Originally, the villa was the residence of the director of the artillery. On the first floor there was a hallway, a dining room, a living room and a large library. There was also a study. On the first floor there were three bedrooms and toilets. It was on June 11, 1985, that the Museum of History and Ethnography was created by the assembly of the Regional Council of Martinique. But it was only 14 years later that the museum was inaugurated.

The museum was opened in June 1999 after extensive renovations to the villa. During these few years, the Heritage Office has done everything possible to sensitize the young and not so young to the history of the island. This history is also their history and that of their ancestors. To this end, the Heritage Office has organized numerous exhibitions. Now in the public domain, the villa is the protector of the history of Fort de France, but also of all Martinique.
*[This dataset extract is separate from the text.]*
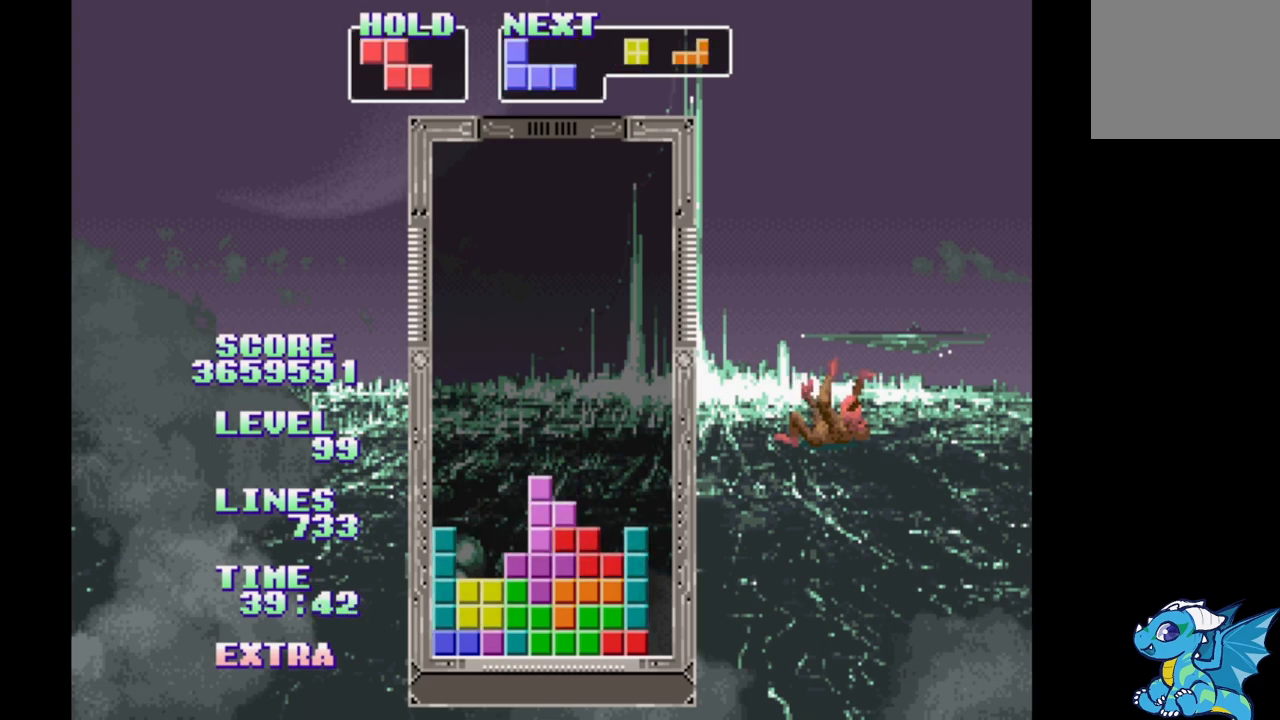
{"buttons": ["DPAD_RIGHT"], "events": [[100, "B", "down"], [167, "B", "up"], [250, "B", "down"], [317, "B", "up"]]}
Visit the Museum of History and Ethnography

The museum can be visited in about an hour

The ground floor is dedicated to temporary exhibitions which mostly concern life as a slave. These temporary exhibitions usually last between 2 and 3 months.

Upstairs is where the permanent exhibition is located, which presents a bourgeois interior from the late XIXᵉ century. With its living room, dining room, bedroom and of course a bathroom.

The furniture and objects are characteristic of this colonial period. There are also period documents protected by glass cases. They offer a broad overview of the history of the island between the XVII and XIXᵉ century. The permanent exhibition is a true picture of what colonial life was like in the West Indies throughout the XIXᵉ century.

The few documents as well as the presentation of several figures who fought for independence constitute a precious testimony. The attic of the villa also contains a library dedicated to slavery. The corridors of the villa are filled with numerous jewels and Creole costumes as well as a sublime collection of old books.